A Aposentadoria chegou, e agora?
Segundo o filósofo francês Gilles Lipovetsky, vivemos em uma sociedade hipermoderna, permeada pelo hiperconsumo e pela efemeridade, ou seja, onde tudo é passageiro, descartável e raso, concomitantemente, queremos consumir, ou melhor, hiperconsumir: consumir produtos, marcas e estilos de vida (lifestyles) .
Dessa maneira, para dar conta de uma lógica hiperconsumista, incorporamos a dinâmica contemporânea da hiperprodutividade de forma que somos convocados a entrarmos em um ciclo de produzir-consumir, sendo essa produção voltada para a prática laboral formal. As máximas “o trabalho dignifica o homem” e “Deus ajuda quem cedo madruga” vão sendo naturalizadas de maneira que o trabalho é divinizado e o sujeito contemporâneo é valorizado a partir de seu envolvimento com ele. A ideia de sucesso vai sendo construída, portanto, a partir de referências laborais.

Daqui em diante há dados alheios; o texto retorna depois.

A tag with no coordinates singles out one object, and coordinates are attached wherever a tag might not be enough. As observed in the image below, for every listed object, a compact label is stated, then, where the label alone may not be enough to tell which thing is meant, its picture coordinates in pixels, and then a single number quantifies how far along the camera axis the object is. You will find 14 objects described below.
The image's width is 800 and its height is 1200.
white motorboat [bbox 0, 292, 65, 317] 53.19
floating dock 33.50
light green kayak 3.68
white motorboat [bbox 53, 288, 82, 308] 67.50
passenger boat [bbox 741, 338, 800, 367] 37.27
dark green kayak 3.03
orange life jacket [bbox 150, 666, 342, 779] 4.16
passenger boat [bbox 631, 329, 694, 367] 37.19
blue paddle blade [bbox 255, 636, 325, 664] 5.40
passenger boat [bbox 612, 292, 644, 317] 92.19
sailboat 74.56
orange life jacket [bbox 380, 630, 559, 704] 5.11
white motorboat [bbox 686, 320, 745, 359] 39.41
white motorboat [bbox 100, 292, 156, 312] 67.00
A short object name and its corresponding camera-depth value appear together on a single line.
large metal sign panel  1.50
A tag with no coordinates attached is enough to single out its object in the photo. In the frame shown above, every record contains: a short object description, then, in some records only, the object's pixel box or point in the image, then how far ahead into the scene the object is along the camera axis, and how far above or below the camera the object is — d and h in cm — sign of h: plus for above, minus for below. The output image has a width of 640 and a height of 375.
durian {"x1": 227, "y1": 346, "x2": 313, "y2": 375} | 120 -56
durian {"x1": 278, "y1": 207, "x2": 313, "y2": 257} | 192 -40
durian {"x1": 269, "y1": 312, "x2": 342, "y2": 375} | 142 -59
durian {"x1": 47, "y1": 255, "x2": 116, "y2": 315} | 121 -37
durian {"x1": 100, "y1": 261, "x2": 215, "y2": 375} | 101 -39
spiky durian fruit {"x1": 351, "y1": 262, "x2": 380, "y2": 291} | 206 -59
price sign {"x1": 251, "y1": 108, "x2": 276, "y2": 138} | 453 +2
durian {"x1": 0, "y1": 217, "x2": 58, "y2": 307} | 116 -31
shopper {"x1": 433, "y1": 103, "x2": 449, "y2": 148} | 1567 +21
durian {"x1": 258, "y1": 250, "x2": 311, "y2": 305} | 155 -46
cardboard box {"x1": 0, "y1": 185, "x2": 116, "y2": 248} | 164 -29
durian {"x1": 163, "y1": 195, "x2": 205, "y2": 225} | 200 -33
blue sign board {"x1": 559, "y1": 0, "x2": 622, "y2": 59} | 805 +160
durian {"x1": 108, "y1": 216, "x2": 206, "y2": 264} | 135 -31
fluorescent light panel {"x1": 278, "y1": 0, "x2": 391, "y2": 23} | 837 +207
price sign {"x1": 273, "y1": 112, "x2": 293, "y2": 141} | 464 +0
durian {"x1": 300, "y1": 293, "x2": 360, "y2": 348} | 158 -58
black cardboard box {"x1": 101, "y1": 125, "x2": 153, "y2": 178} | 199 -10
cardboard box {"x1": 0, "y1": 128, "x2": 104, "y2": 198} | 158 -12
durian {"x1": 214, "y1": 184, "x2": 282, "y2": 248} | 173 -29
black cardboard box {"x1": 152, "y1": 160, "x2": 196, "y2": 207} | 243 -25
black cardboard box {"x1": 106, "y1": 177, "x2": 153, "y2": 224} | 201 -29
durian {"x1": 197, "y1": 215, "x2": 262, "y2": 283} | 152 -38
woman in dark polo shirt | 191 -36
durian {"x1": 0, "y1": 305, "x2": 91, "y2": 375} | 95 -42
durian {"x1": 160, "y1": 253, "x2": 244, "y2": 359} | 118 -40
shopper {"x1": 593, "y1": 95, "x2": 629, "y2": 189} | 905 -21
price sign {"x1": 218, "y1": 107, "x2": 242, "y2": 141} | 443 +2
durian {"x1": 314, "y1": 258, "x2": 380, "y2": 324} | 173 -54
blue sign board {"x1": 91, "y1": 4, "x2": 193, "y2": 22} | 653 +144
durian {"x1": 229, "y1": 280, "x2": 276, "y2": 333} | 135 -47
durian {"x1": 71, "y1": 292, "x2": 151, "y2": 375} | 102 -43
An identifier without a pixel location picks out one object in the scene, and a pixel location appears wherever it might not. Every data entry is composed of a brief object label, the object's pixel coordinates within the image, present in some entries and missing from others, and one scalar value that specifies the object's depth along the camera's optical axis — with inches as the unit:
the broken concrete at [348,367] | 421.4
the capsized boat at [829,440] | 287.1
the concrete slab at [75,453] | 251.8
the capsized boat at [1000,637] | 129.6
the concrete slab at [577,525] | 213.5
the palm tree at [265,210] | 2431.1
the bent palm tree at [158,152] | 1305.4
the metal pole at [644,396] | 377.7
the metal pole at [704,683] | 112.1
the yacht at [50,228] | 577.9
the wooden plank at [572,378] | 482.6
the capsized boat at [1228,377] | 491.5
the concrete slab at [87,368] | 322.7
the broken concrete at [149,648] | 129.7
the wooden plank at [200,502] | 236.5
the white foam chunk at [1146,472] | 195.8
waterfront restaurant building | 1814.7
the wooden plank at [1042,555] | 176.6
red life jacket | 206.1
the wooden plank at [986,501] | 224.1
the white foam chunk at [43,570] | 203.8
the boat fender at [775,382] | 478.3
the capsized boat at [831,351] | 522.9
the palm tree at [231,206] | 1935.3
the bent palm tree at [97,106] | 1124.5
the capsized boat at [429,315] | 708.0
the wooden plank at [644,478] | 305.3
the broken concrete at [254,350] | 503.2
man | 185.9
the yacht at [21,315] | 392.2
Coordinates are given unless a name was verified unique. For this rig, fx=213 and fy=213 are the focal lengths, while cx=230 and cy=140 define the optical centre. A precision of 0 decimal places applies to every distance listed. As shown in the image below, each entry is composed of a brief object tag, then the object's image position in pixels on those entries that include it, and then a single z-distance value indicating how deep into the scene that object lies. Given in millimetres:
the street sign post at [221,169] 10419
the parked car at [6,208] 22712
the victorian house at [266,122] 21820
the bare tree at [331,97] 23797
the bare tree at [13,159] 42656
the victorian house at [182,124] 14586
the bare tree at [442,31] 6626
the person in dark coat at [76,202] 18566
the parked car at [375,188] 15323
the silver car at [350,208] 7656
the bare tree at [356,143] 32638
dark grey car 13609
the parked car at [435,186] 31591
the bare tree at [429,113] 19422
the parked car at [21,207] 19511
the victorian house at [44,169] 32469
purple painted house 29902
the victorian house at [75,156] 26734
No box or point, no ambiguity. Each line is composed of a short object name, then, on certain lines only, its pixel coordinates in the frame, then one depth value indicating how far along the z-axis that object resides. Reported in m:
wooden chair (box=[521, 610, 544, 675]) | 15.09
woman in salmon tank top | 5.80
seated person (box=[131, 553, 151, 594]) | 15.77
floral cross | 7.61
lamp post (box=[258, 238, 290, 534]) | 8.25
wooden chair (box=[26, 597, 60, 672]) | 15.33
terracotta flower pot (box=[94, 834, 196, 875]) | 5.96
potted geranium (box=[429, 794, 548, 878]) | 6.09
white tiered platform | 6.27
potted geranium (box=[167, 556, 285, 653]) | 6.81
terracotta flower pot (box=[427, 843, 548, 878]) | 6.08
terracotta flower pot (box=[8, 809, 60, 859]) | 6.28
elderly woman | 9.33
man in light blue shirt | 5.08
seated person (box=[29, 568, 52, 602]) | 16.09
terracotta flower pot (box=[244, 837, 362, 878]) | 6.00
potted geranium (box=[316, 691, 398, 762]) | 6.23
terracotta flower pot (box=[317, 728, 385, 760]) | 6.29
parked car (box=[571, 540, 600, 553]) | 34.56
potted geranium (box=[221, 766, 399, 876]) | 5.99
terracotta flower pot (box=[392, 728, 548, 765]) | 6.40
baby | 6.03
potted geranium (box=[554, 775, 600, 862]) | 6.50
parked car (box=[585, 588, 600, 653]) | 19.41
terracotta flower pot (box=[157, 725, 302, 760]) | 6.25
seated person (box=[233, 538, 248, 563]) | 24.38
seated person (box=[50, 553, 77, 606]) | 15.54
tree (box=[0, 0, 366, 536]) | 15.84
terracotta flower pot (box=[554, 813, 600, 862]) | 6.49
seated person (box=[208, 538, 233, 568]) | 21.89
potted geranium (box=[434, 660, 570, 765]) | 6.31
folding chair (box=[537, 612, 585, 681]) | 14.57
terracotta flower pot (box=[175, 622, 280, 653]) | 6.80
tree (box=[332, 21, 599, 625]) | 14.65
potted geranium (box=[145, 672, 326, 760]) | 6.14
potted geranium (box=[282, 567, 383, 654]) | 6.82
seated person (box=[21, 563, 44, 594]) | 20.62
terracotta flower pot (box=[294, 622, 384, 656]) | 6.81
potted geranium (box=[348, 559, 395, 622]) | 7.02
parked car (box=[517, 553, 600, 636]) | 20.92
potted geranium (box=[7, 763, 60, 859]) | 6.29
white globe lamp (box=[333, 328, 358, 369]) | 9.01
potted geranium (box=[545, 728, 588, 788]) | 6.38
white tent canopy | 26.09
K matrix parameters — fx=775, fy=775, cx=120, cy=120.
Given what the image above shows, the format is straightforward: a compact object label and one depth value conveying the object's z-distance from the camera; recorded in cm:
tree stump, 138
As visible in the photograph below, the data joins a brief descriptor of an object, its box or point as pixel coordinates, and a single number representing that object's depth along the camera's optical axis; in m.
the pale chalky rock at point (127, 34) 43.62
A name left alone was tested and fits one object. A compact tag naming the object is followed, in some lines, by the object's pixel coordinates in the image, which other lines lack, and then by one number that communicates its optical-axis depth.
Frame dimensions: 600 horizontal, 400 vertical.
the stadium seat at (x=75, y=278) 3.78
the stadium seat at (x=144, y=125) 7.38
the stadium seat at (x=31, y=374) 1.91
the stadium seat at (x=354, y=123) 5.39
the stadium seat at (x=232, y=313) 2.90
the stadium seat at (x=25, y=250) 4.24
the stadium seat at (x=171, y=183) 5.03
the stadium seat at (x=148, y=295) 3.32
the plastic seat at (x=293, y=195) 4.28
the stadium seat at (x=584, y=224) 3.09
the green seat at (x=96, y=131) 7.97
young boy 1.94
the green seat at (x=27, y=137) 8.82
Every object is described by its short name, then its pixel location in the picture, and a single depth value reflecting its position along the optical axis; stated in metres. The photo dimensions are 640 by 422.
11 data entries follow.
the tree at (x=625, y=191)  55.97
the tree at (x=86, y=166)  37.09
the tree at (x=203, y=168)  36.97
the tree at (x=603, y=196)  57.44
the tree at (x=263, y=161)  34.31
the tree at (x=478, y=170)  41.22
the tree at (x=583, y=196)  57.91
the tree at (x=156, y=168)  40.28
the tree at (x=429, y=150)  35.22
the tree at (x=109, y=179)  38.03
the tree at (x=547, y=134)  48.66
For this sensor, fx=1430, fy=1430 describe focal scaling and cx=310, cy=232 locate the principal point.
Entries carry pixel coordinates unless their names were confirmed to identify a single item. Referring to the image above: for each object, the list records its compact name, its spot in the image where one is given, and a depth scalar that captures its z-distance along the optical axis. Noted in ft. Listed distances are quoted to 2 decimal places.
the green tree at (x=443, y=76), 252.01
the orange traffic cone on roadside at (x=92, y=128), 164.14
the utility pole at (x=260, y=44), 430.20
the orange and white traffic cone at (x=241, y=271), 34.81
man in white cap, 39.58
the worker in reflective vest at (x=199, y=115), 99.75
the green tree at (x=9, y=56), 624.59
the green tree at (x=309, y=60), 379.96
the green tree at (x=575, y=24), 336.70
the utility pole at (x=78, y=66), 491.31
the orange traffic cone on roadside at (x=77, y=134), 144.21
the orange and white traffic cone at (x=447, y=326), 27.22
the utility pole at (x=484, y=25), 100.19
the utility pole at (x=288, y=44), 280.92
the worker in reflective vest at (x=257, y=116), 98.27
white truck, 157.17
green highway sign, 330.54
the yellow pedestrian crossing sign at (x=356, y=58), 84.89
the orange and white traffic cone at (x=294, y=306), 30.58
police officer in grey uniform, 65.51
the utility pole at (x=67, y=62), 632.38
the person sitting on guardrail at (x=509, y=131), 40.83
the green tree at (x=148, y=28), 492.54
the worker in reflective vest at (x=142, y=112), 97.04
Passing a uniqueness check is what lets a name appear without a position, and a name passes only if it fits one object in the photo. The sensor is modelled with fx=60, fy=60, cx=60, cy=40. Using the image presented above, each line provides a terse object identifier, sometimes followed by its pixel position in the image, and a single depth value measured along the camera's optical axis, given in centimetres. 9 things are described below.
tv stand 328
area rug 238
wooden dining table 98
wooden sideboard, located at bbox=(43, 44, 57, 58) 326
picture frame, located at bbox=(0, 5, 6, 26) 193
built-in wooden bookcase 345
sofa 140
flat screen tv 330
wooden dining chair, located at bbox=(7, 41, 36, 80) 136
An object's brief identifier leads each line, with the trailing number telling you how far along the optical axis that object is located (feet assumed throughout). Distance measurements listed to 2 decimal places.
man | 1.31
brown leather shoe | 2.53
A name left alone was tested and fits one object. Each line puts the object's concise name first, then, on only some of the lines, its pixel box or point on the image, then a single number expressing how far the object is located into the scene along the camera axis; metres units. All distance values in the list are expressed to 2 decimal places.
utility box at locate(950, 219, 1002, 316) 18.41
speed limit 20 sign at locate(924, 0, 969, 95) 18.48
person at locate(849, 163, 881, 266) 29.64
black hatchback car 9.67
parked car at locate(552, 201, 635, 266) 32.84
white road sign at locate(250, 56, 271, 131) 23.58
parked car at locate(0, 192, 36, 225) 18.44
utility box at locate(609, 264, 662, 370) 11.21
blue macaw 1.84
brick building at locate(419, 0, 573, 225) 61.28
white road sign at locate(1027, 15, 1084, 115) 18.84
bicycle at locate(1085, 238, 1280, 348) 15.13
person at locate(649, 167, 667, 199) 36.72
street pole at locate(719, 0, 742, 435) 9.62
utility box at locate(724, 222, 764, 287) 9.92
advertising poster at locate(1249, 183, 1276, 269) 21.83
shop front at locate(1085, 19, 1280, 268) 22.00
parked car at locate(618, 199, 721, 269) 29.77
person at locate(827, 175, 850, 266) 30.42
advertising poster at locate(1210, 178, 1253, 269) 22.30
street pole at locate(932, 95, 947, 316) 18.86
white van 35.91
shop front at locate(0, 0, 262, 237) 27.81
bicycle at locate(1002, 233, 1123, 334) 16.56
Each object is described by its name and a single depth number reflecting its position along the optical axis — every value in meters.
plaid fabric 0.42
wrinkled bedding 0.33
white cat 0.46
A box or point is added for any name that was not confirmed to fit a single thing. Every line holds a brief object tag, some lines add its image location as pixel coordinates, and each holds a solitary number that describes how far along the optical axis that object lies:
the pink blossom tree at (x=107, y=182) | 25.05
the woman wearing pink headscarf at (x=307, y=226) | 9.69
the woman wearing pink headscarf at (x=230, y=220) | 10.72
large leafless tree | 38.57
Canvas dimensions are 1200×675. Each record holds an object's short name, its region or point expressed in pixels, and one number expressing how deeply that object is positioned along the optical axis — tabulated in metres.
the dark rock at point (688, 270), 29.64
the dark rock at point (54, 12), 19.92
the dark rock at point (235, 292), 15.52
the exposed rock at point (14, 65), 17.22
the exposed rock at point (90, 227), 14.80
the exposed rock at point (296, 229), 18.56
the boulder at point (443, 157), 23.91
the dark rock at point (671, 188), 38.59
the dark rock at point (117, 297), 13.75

A contemporaneidade supervaloriza o trabalho e, sobretudo, o trabalhador. Assim, podemos pensar: e quando a aposentadoria chegar? O sentimento muitas vezes é de luto, de perda de valor individual, não existe mais a rotina de trabalho, a convivência com os colegas, a ocupação do tempo e a condição de trabalhador.
O impacto para a vida do sujeito se constitui de diversas formas, sendo diretamente influenciada pela relação que o mesmoestabeleceu com o trabalho ao longo de toda a sua história. Se, ao longo da vida, o trabalho ocupou grande parte da minha vida, de forma que não investi em outros aspectos, provavelmente vou sentir mais o processo de luto do que aquele sujeito que dividiu sua energia em outros âmbitos de vida.
Estamos falando de projetos de vida! O evento da aposentadoria convoca o sujeito a pensar na sua forma de viver, a repensar seus projetos e sonhos. O que fazer após a aposentadoria? Não existe receita pronta. Precisamos construir nossa própria receita, adicionando aqueles ingredientes que nos são mais saborosos. Existem aquelas pessoas que voltam ao mercado de trabalho após a aposentadoria, mas escolhendo, muitas vezes, outra rotina, outra função, fazendo escolhas mais leves, sem o peso da obrigação e da necessidade de sustento. Tem aqueles que voltam ou começam a estudar. Outros vão cuidar da casa, viajar, investir nas relações. São infinitas as possibilidades. Como eu disse, não existe receita!
Na psicoterapia, o terapeuta atua como um facilitador desses processos de mudança e de elaboração dessas perdas e ganhos gerados pela aposentadoria. O importante aqui é que a pessoa não se aposente de si mesma e possa ver possibilidades e potência nessa fase da vida. Como dizia o filósofo existencialista francês Jean-Paul Sartre: “Não importa o que me foi dado, o importante é o que eu faço com o que recebi”, ou seja, não somos determinados pelo nosso contexto de vida, mas agentes ativos de transformação daquilo que nos acontece.